LISTED RECORDS –
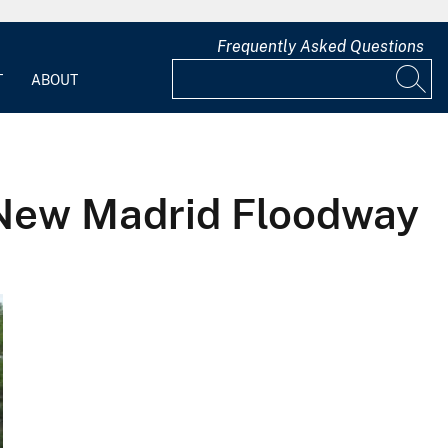
Frequently Asked Questions
T
ABOUT
t-New Madrid Floodway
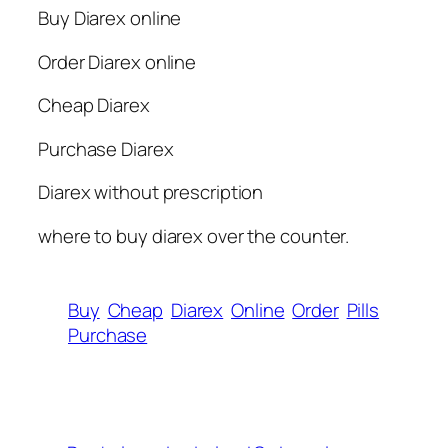
Buy Diarex online
Order Diarex online
Cheap Diarex
Purchase Diarex
Diarex without prescription
where to buy diarex over the counter.
Buy
Cheap
Diarex
Online
Order
Pills
Purchase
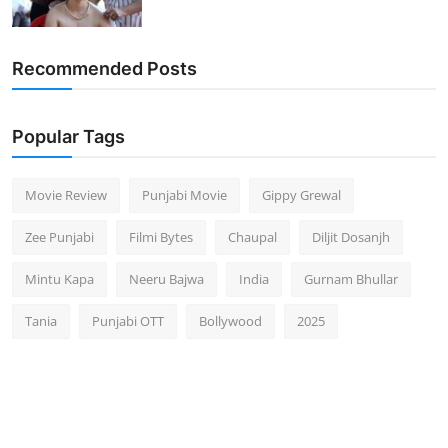
Recommended Posts
Popular Tags
Movie Review
Punjabi Movie
Gippy Grewal
Zee Punjabi
Filmi Bytes
Chaupal
Diljit Dosanjh
Mintu Kapa
Neeru Bajwa
India
Gurnam Bhullar
Tania
Punjabi OTT
Bollywood
2025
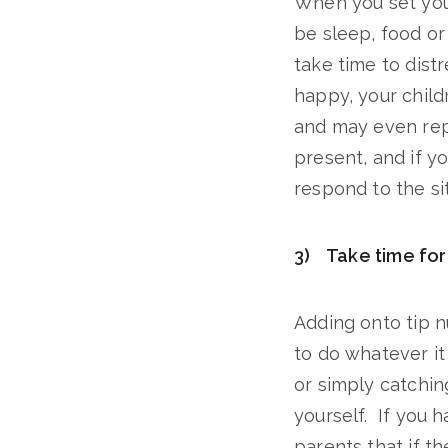
When you set you
be sleep, food or
take time to dist
happy, your child
and may even repl
present, and if y
respond to the sit
3) Take time for
Adding onto tip n
to do whatever it
or simply catchin
yourself. If you h
parents that if t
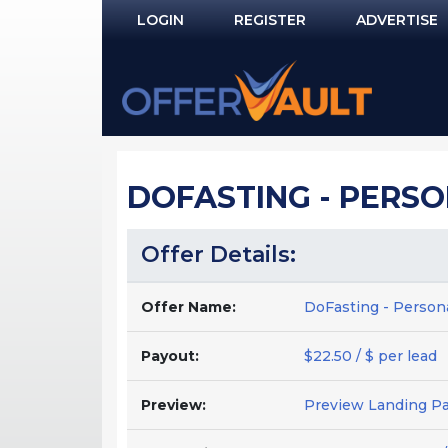
LOGIN
REGISTER
ADVERTISE
Log In
Remember Me?
PASSWORD RECOVERY
DOFASTING - PERSON
NOT REGISTERED YET?
Offer Details:
Offer Name:
DoFasting - Persona
Payout:
$22.50 / $ per lead
Preview:
Preview Landing P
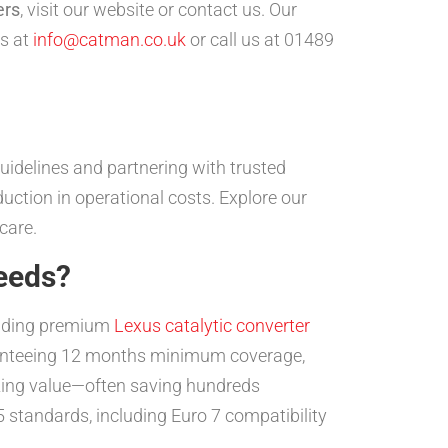
ers
, visit our website or contact us. Our
us at
info@catman.co.uk
or call us at 01489
uidelines and partnering with trusted
uction in operational costs. Explore our
care.
eeds?
oviding premium
Lexus catalytic converter
aranteeing 12 months minimum coverage,
mazing value—often saving hundreds
standards, including Euro 7 compatibility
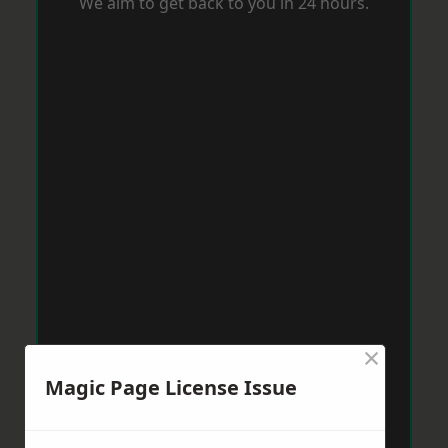
We aim to get back to you in 24 hours.
×
Magic Page License Issue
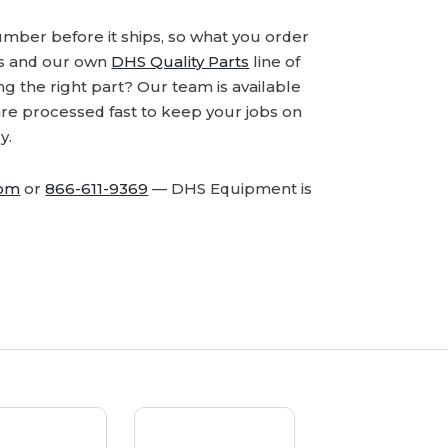
number before it ships, so what you order
ds and our own
DHS Quality Parts
line of
 the right part? Our team is available
are processed fast to keep your jobs on
y.
com
or
866-611-9369
— DHS Equipment is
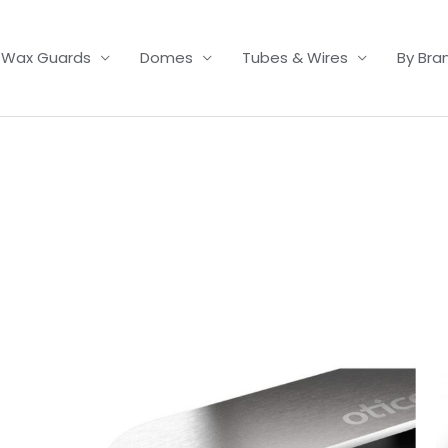
Wax Guards
Domes
Tubes & Wires
By Bra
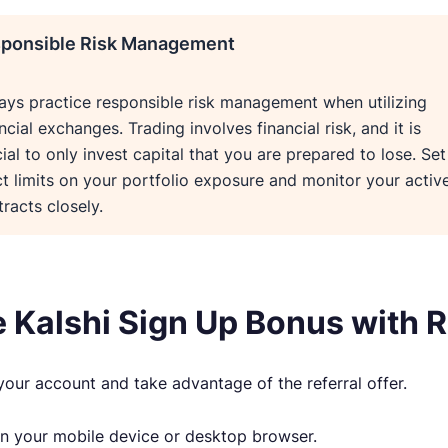
ponsible Risk Management
ays practice responsible risk management when utilizing
ncial exchanges. Trading involves financial risk, and it is
ial to only invest capital that you are prepared to lose. Set
ct limits on your portfolio exposure and monitor your activ
racts closely.
e Kalshi Sign Up Bonus with
your account and take advantage of the referral offer.
n your mobile device or desktop browser.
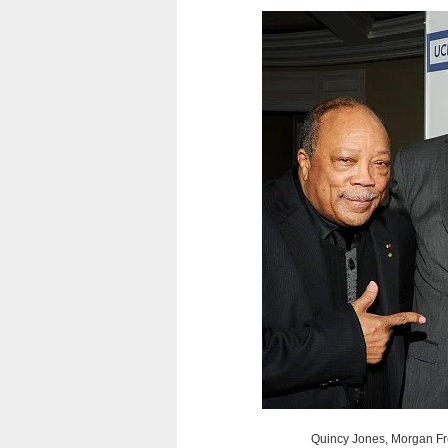
Quincy Jones, Morgan Fr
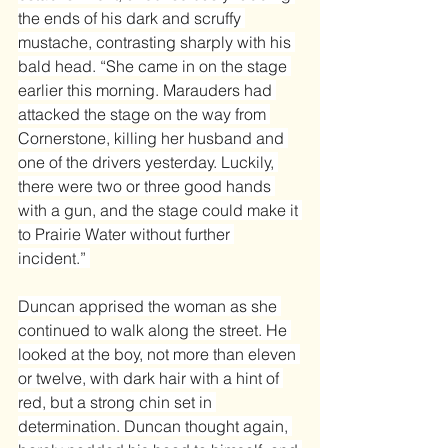
the ends of his dark and scruffy 
mustache, contrasting sharply with his 
bald head. “She came in on the stage 
earlier this morning. Marauders had 
attacked the stage on the way from 
Cornerstone, killing her husband and 
one of the drivers yesterday. Luckily, 
there were two or three good hands 
with a gun, and the stage could make it 
to Prairie Water without further 
incident.” 
Duncan apprised the woman as she 
continued to walk along the street. He 
looked at the boy, not more than eleven 
or twelve, with dark hair with a hint of 
red, but a strong chin set in 
determination. Duncan thought again, 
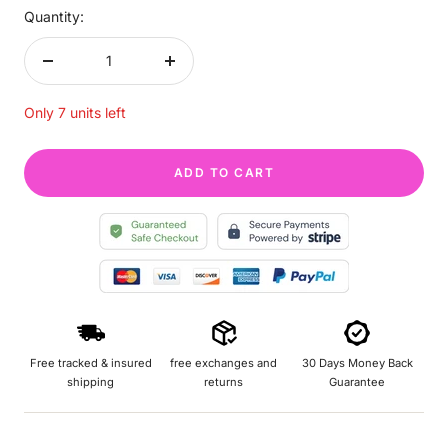
Quantity:
Decrease
Increase
quantity
quantity
Only 7 units left
ADD TO CART
Free tracked & insured
free exchanges and
30 Days Money Back
shipping
returns
Guarantee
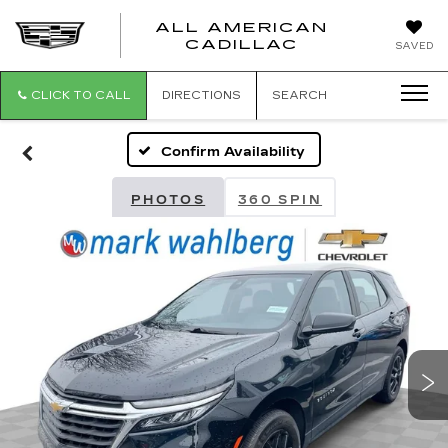
ALL AMERICAN
ALL
CADILLAC
SAVED
AMERICA
CADILLAC
CLICK TO CALL
DIRECTIONS
SEARCH
Confirm Availability
PHOTOS
360 SPIN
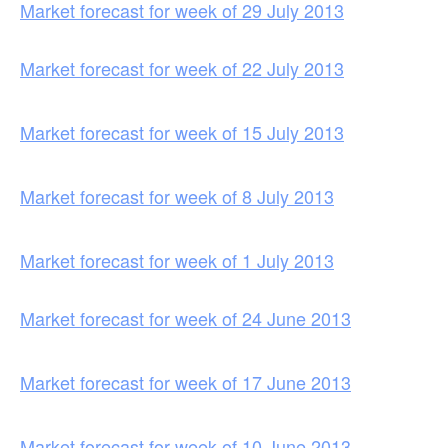
Market forecast for week of 29 July 2013
Market forecast for week of 22 July 2013
Market forecast for week of 15 July 2013
Market forecast for week of 8 July 2013
Market forecast for week of 1 July 2013
Market forecast for week of 24 June 2013
Market forecast for week of 17 June 2013
Market forecast for week of 10 June 2013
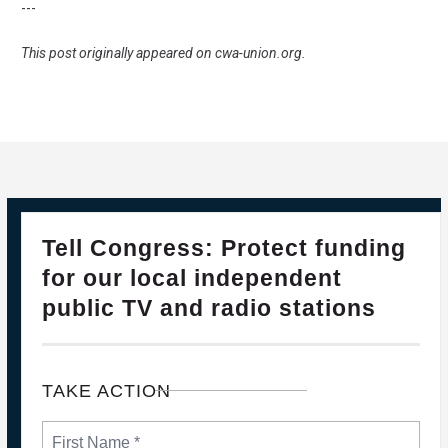
---
This post originally appeared on
cwa-union.org
.
28
Please Join The Fight TO DEFEND PBS AND NPR
Tell Congress: Protect funding
FEB, 2025
for our local independent
public TV and radio stations
TAKE ACTION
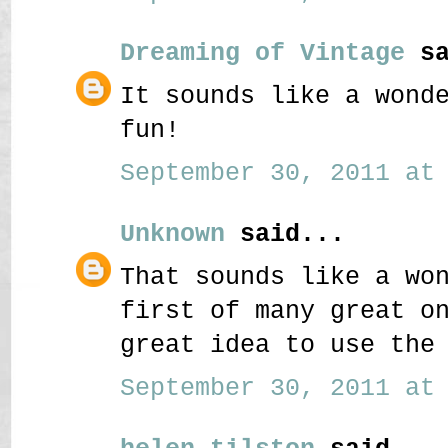
Dreaming of Vintage
sa
It sounds like a wond
fun!
September 30, 2011 at 
Unknown
said...
That sounds like a wo
first of many great o
great idea to use the
September 30, 2011 at 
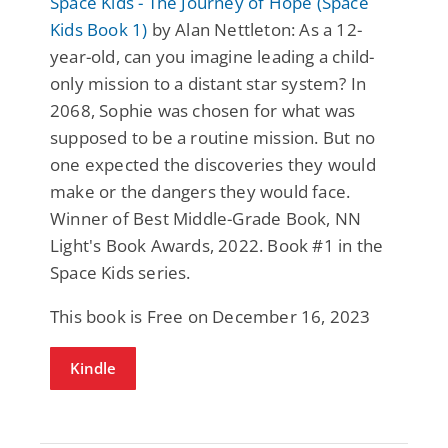
Space Kids - The Journey of Hope (Space
Kids Book 1)
by Alan Nettleton: As a 12-
year-old, can you imagine leading a child-
only mission to a distant star system? In
2068, Sophie was chosen for what was
supposed to be a routine mission. But no
one expected the discoveries they would
make or the dangers they would face.
Winner of Best Middle-Grade Book, NN
Light's Book Awards, 2022. Book #1 in the
Space Kids series.
This book is Free on December 16, 2023
Kindle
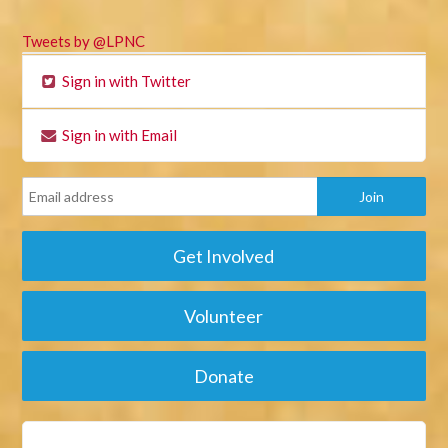
Tweets by @LPNC
Sign in with Twitter
Sign in with Email
Get Involved
Volunteer
Donate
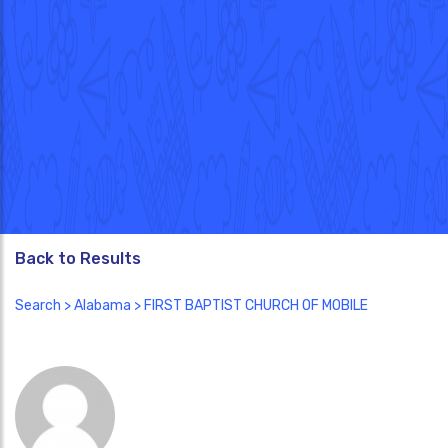
Back to Results
Search
>
Alabama
> FIRST BAPTIST CHURCH OF MOBILE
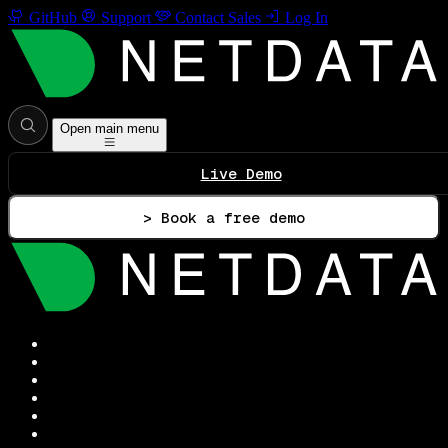
GitHub
Support
Contact Sales
Log In
Open main menu
Live Demo
> Book a free demo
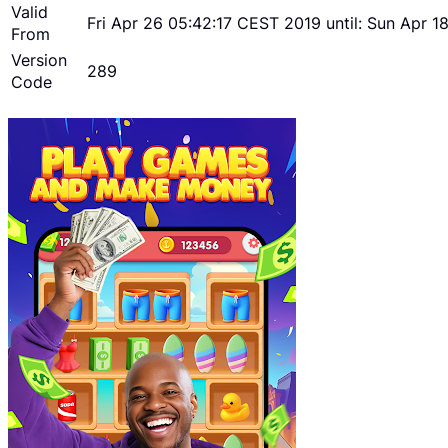
Valid
Fri Apr 26 05:42:17 CEST 2019 until: Sun Apr 
From
Version
289
Code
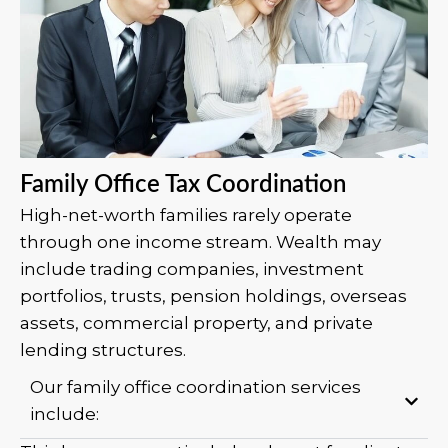
Family Office Tax Coordination
High-net-worth families rarely operate
through one income stream. Wealth may
include trading companies, investment
portfolios, trusts, pension holdings, overseas
assets, commercial property, and private
lending structures.
Our family office coordination services
include:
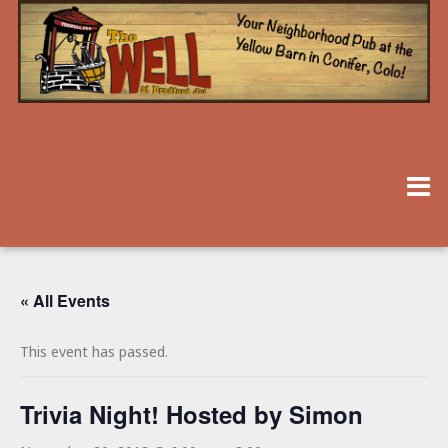
« All Events
This event has passed.
Trivia Night! Hosted by Simon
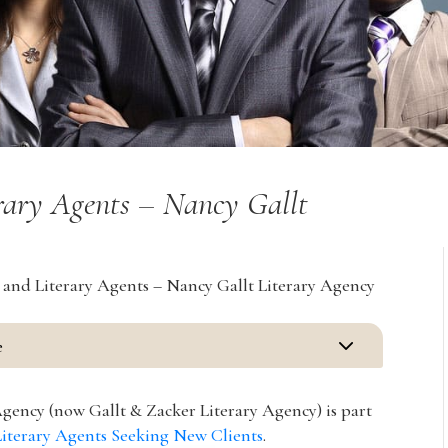
erary Agents – Nancy Gallt
 and Literary Agents – Nancy Gallt Literary Agency
3
e
gency (now Gallt & Zacker Literary Agency) is part
Literary Agents Seeking New Clients
.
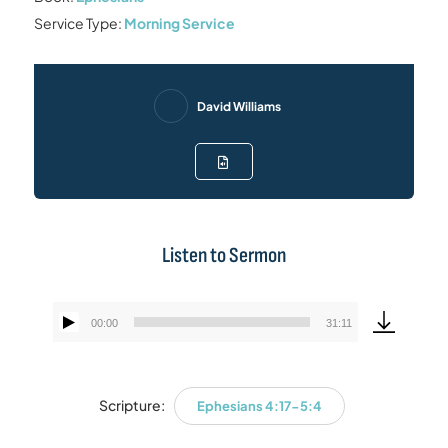
Service Type:
Morning Service
David Williams
Listen to Sermon
00:00
31:11
Audio
Player
Scripture:
Ephesians 4:17-5:4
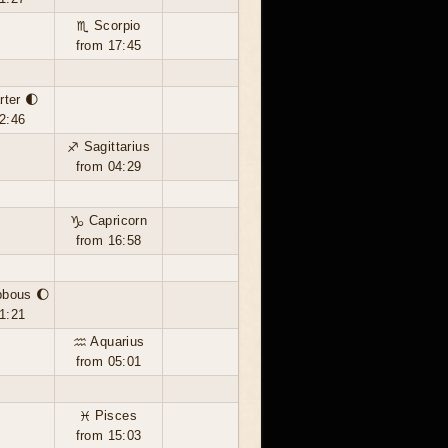
♏ Scorpio
from 17:45
rter 🌓
2:46
♐ Sagittarius
from 04:29
♑ Capricorn
from 16:58
bbous 🌔
1:21
♒ Aquarius
from 05:01
♓ Pisces
from 15:03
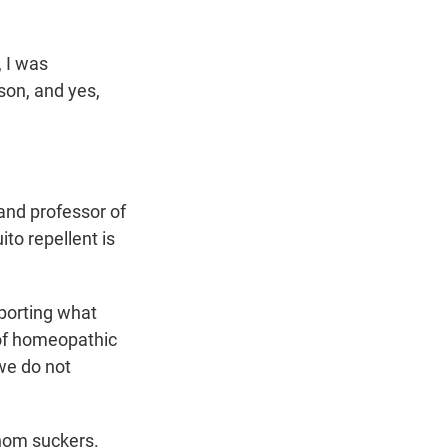
, I was
son, and yes,
 and professor of
to repellent is
porting what
 of homeopathic
 we do not
enom suckers.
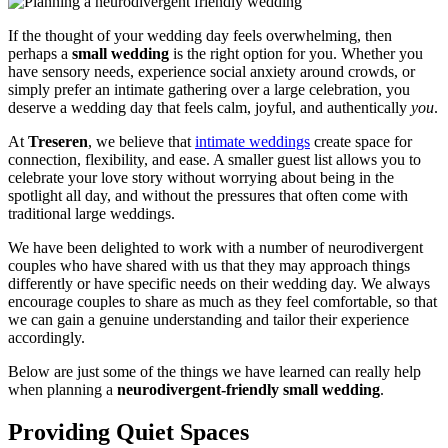
If the thought of your wedding day feels overwhelming, then
perhaps a
small wedding
is the right option for you. Whether you
have sensory needs, experience social anxiety around crowds, or
simply prefer an intimate gathering over a large celebration, you
deserve a wedding day that feels calm, joyful, and authentically
you
.
At
Treseren
, we believe that
intimate weddings
create space for
connection, flexibility, and ease. A smaller guest list allows you to
celebrate your love story without worrying about being in the
spotlight all day, and without the pressures that often come with
traditional large weddings.
We have been delighted to work with a number of neurodivergent
couples who have shared with us that they may approach things
differently or have specific needs on their wedding day. We always
encourage couples to share as much as they feel comfortable, so that
we can gain a genuine understanding and tailor their experience
accordingly.
Below are just some of the things we have learned can really help
when planning a
neurodivergent-friendly small wedding
.
Providing Quiet Spaces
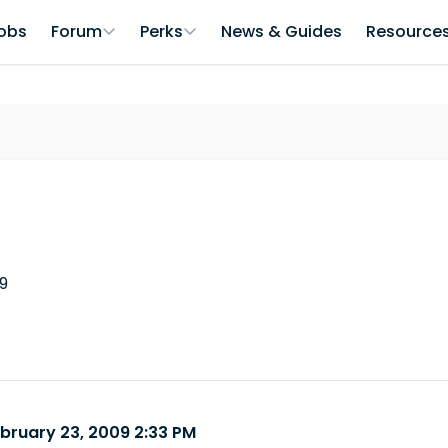
obs
Forum
Perks
News & Guides
Resource
09
ebruary 23, 2009 2:33 PM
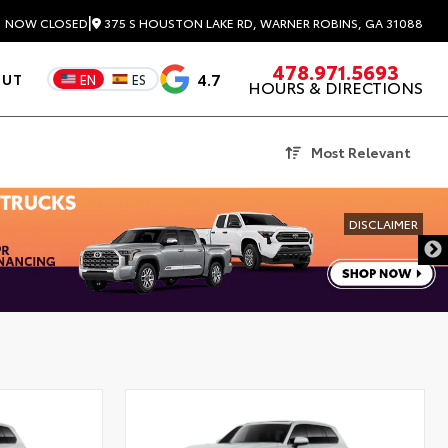
|
375 S HOUSTON LAKE RD, WARNER ROBINS, GA 31088
3
NOW CLOSED
478.971.5693
4.7
OUT
EN
ES
HOURS & DIRECTIONS
Most Relevant
DISCLAIMER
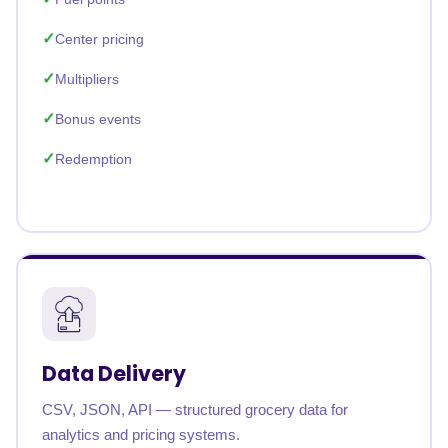
Center pricing
Multipliers
Bonus events
Redemption
Data Delivery
CSV, JSON, API — structured grocery data for
analytics and pricing systems.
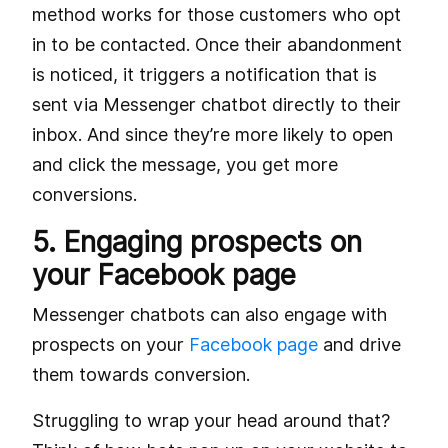
method works for those customers who opt
in to be contacted. Once their abandonment
is noticed, it triggers a notification that is
sent via Messenger chatbot directly to their
inbox. And since they’re more likely to open
and click the message, you get more
conversions.
5. Engaging prospects on
your Facebook page
Messenger chatbots can also engage with
prospects on your
Facebook page
and drive
them towards conversion.
Struggling to wrap your head around that?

DESCRIPTION OF THE TASK – Convert everything in the records above, from the line containing "If the thought" down to the line containing "simply prefer an", into a numbered list that includes both of those lines and leaves out any blank lines.

RESPONSE FOR THIS EXERCISE –
1. If the thought of your wedding day feels overwhelming, then
2. perhaps a
3. small wedding
4. is the right option for you. Whether you
5. have sensory needs, experience social anxiety around crowds, or
6. simply prefer an intimate gathering over a large celebration, you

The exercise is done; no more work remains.